In the UK, prescription charges are set at a flat fee per item, regardless of what the medication is. Here in Spain we pay a percentage of the actual price of the medication. The percentage paid depends upon your personal circumstances.
*As a general guide, pensioners pay 10%, with a cap of 8.23€ a month if annual income is under 18,000€, a cap of 18.52€ a month if annual income is between 18,000€ & 100,000€ & 60% with a cap of 61.75€ month if annual income is over 100,000€.
*Generally if you are working you pay 40% if your annual income is under 18,000€, 50% if your annual income is between 18,000€ & 100,000€ & 60% if your annual income is over 100,000€.
*There are further discounts for those with chronic conditions, with medication charged at 10%, with a maximum of 4.26€ per item.
If you have access to healthcare via the convenio especial, then you will pay full costs of any medication.

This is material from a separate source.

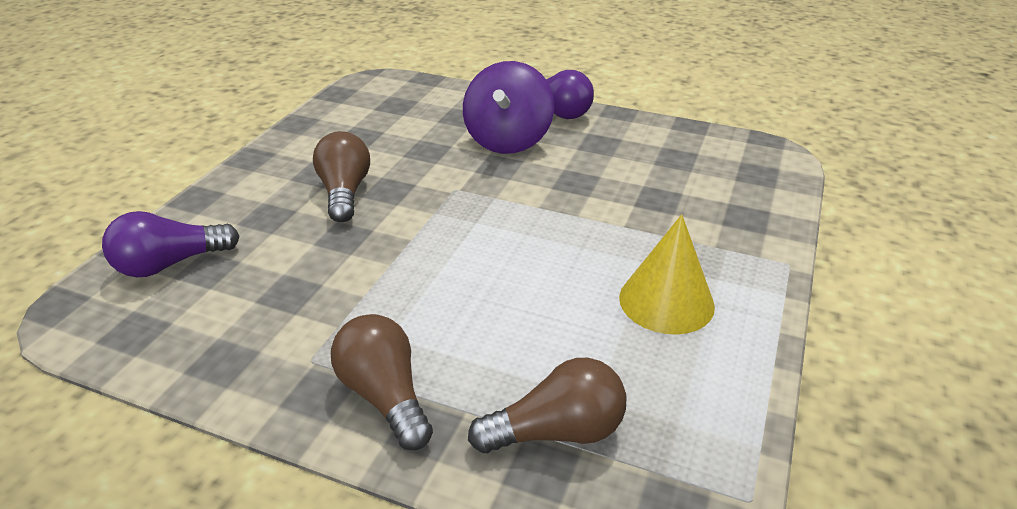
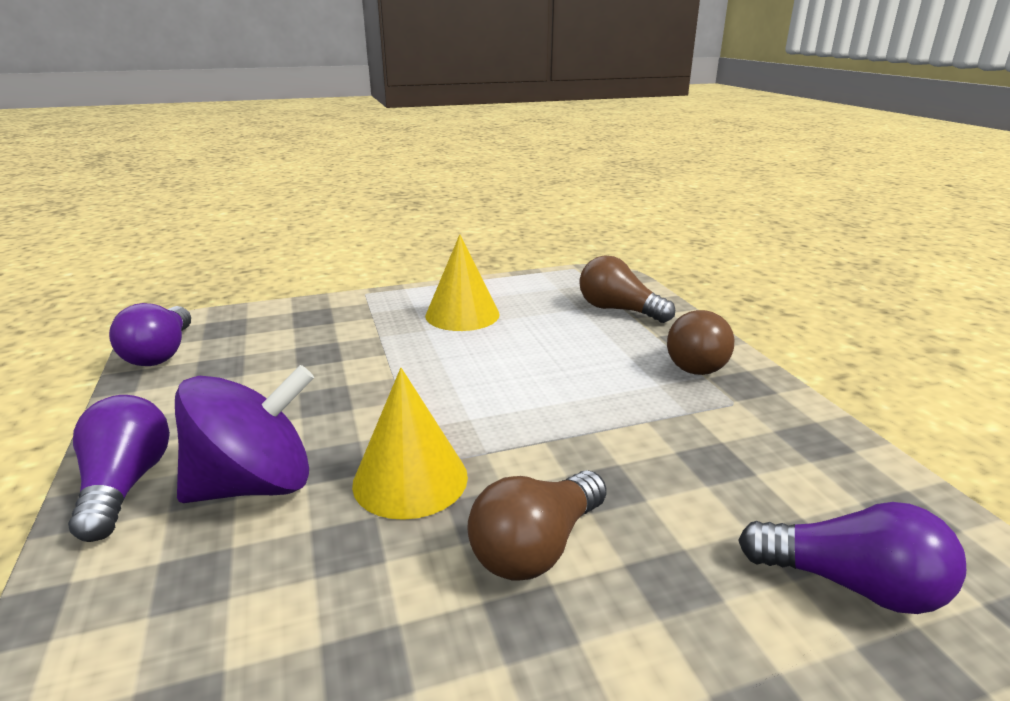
camera: 130 degrees left, 10 degrees down
none -> purple light bulb [109,303,191,366]
none -> yellow cone [352,368,468,520]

In January 2016 the Valencia region introduced free prescriptions for many pensioners
Going on holiday from Spain.
If you are travelling outside Spain, but within the EU, you should carry an EHIC card, known as a TSE in Spain. If you are working here, have worked here or have a Spanish pension, or you qualify for state healthcare because you were resident before April 2012, you can apply for the TSE online here : https://sede.seg-social.gob.es/Sede_1/ServiciosenLinea/Ciudadanos/232000 or in person at the INSS office. If you access healthcare by way of an S1 you need to telephone the DWP in Newcastle. They will issue you with a special EHIC which you can use outside Spain, including in the UK, when you visit there. It is usually recommended that you also take out travel health insurance, because the EHIC/TSE only covers you for essential treatment on holiday, & wouldn’t for instance get you home should you need special medical transport. If you are visiting anywhere in Europe for an extended holiday & take regular medication, you can ask your doctor here for a receta transfronteriza which can be used in a pharmacist in any European country. You might be charged the full cost of the medication, depending on the rules in the country which you are visiting, & these costs cannot be recovered. When using your EHIC/TSE you will also need to show your passport as proof of ID
Once you have a ‘special’ EHIC as an S1 holder, you can now renew this by printing off & filling in this form (click the link) , which can the be faxed, posted or emailed to the DWP at firstname.lastname@example.org
UK PENSIONERS (& their dependents) LIVING IN SPAIN or other EU countries with an S1 & therefore a ‘special’ EHIC provided by the UK now (from April 2015) have full access to healthcare in the UK on the same basis as a resident of the UK. For pensioners travelling to the UK ONLY, an EHIC is no longer required
Coming on holiday to Spain
You should carry an EHIC card from the UK. This can be applied for online here : http://www.nhs.uk/NHSEngland/Healthcareabroad/EHIC/Pages/about-the-ehic.aspx . Again, it is usually recommended that you also take out travel health insurance, because the EHIC only covers you for essential treatment on holiday, & wouldn’t for instance get you home should you need special medical transport. The EHIC can only be used in a state centro de salud (health centre) or hospital. There are many private medical facilities in Spain but you can not use the EHIC in them. If you are coming for an extended holiday & take regular medication, you should ask your GP for a cross-border prescription which you can use in a farmacia here in Spain. You might be charged the full costs of the medication, & these costs cannot be recovered. When using your EHIC you will also need to show your passport as proof of ID
If you have lost or forgotten your EHIC, or if it has expired or been stolen and you need to see a doctor in Spain, you should call the Overseas Healthcare Team (OHT) on 0044 191 219 1999 and request a Provisional Replacement Certificate (PRC).